In Question Answering (QA), we can observe similar attacks. They slightly modify the inputs, such as a question or the context passage, to make the model change the predicted answer. For example, the Figure below uses the SQuARE platform to change one word of the context so that the new answer prediction changes. hotflip “670” is a new token that substitutes the token “.” This change makes the model to return a different answer, and therefore, shows a successful attack to the model.

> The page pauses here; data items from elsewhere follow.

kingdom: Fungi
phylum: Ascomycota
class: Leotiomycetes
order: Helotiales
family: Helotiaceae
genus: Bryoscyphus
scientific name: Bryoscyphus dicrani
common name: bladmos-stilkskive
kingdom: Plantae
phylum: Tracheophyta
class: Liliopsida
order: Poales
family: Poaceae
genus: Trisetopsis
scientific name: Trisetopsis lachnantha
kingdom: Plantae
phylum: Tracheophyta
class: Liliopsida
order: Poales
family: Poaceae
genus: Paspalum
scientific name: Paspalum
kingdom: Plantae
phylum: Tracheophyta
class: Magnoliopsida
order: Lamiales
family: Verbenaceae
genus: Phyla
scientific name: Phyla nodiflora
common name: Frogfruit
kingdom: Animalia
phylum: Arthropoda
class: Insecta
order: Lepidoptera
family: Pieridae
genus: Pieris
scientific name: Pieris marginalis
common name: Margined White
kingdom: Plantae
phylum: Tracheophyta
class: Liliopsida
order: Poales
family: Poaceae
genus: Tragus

More technical details on: [Adversarial Attacks on Question Answering

7. Understanding Graph-based Skills

Knowledge graphs store knowledge in the form of relations (edges) between entities (nodes). In addition to the explicit facts they represent, they enable explainable predictions by providing reasoning paths (Yasunaga et al., 2021). UKP-SQuARE offers a graph visualization interface to simplify the study of the explainability capabilities of graph-based models.

8. Combining Skills

Combining Skills can make systems more modular and multi-domain. Puerto et al., (2021) showed that combining these models can yield performance gains of over 8 points with respect to multi-dataset models (i.e., a model trained on multiple datasets). These gains are especially relevant nowadays given the thousands of models readily available on online model hubs.

9. Analyzing LLMs

Recent studies have demonstrated that contemporary Large Language Models (LLMs) exhibit significant sensitivity to variations in prompt inputs. To facilitate a comprehensive examination of model behaviors under diverse prompting conditions and with varied generation parameters (e.g., temperature settings or system prompts), we have developed an interactive chat interface. This interface enables users to engage with LLMs in a manner akin to popular chat applications. Furthermore, we have the capability to deploy locally hosted LLMs, offering unrestricted access to these models for users.

Beyond the standard chat functionality, which allows direct interaction between a user and an LLM, we have introduced an innovative mode wherein the model functions as an Agent to address user queries. In this mode, similar to the normal chat mode, users submit their queries, and the model, informed by a predefined set of tools (as specified in the system prompt), identifies and applies the appropriate tools to resolve the queries. These tools are versatile functions that process textual input and generate textual output. For instance, a calculator tool might accept a mathematical expression in textual form, execute the calculation, and return the result. This system is designed to be highly adaptable, not only by leveraging internal tools but also by allowing users to integrate external functionalities via AWS Lambda functions. Additionally, this approach enables the model to perform complex operations by sequentially applying multiple tools based on the intermediate outcomes obtained.

Moreover, following the research conducted by Lu et al. (2023), our platform includes a sensitivity testing interface. This feature allows users to input sentences and generate modified versions of them. The altered sentences, along with selected examples, are then evaluated by a language model to determine their acceptability. Through this process, it is feasible to assess the sensitivity of LLMs to prompt variations, providing valuable insights into their operational dynamics.